Closed SeanMatthewNolan closed 5 years ago
I actually think I just solved this problem. Or rather the reverse of the problem. See 9-moonlander. You should still implement your solution with epsilon-trig because I used UTM + ICRM.
That's a good problem and solution. The problem is pretty similar, but somewhat different from the Goddard rocket.
@msparapa We can easily use this example as a comparison to pseudospectral methods. We obtain a higher quality solution in a fraction of the time.
Best comparison right now would be against opengoddard's solution. Pseudospectral still uses my slow npnlp package.
That was the comparison I was talking about
Between time 0.025 and 0.075, is the control on a singular arc? I'm not too certain what's going on here. Making epsilon not so small kind of reveals a bit more about what the control is doing.
Oh, I was adding the plots last night. I just didn't get a chance to push them. In this case, the control should be bang-bang. As epsilon goes to 0, it mathematically will converge to the original problem.
BOCOP seems to think that, unconstrained (black line in plot below), there's a singular arc between 0.025 and 0.075. With really small epsilon for us, it appears as if the thrust is off between 0.025 and 0.075, but velocity is increasing albeit increasing slower than <0.025.
Looking at opengoddard's solution, it sorta resolved this same shape as well, but not nearly as smooth.
That problem has a dynamic pressure constraint. I was actually going to add that as a variation in that folder. It's described in this article: https://arc-aiaa-org.ezproxy.lib.purdue.edu/doi/pdf/10.2514/3.21080
As long as the problem solves, the epsilon should be as small as possible.

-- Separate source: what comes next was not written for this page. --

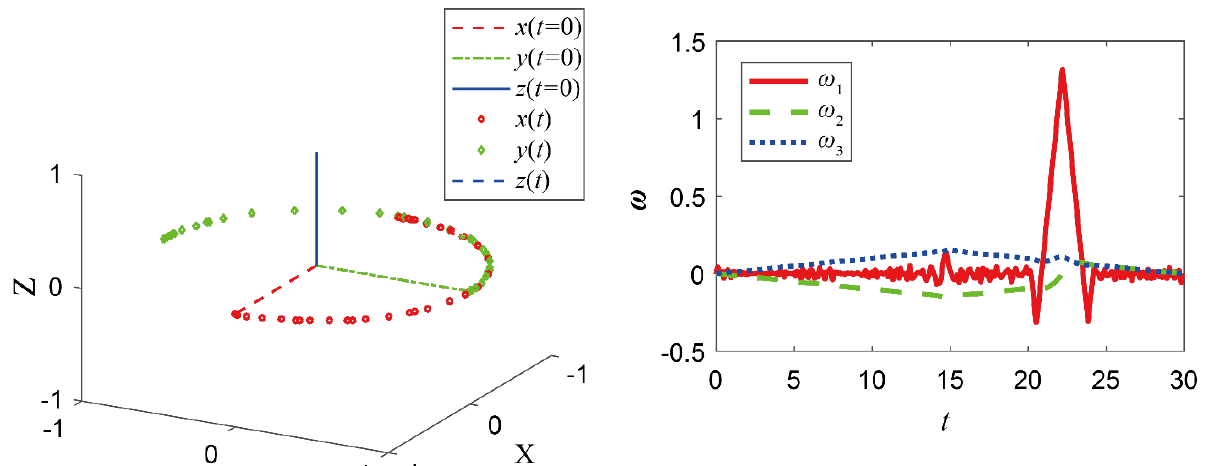
Figure 14. Nondimensional angular velocity histories for Case 17.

It's not active though with their C=0.8. I tried with drag max = 0.5 and here's what I got. Thrust is essentially off but we're still gaining velocity and losing mass. Making epsilon, not so small, changest the thrust history a lot and I can sort of see the curve from BOCOP's solution, but velocity and mass don't change.
epsilon = 0.001
And here's eps = 0.005. The other plots are pretty much identical.
Check the final altitude. See which is optimal.
Same for both. The velocity is integrated correctly but I don't think it's representing the singular arc correctly. Changing epsilon also changes thrust, but not velocity. I honestly have no idea where the problem is.
No, it isn't. There shouldn't be a singular arc here. If they show a singular arc, it's either a difference in the numbers or they are incorrect. With epsilon as low as possible, a greater altitude is achieved. The difference isn't large because everything is normalized by the radius of the Earth, but the difference is there. Mathematically, epsilon being smaller will approach the original problem and result in a lower cost. I think if the problem is posed without the normalization, it would show the difference even clearer.
Maybe I'm not understanding the problem. Why does velocity increase between 0.025 and 0.075 if thrust is off?
I figured it out. It's our old friend scaling. Running with autoscale=False
gives more reasonable answers for thrust, save for the singular arc.
I was going to say, that the problem wouldn't be the epsilon. It had to be something else.
Pretty confident this is a larger issue dealing with scaling, maybe even the math behind epsilon-trig. I think the issues here are the same that are preventing me from solving constrained hypersonic problems. Otherwise Goddard seems to be working fine. Should we close this and make a new issue to fix this?
The scaling should be turned off in that the problem is already scaled. I was going to add some sub problems, but that is so low on my list that I'll close this now.
Not really an issue, but I like referencing something.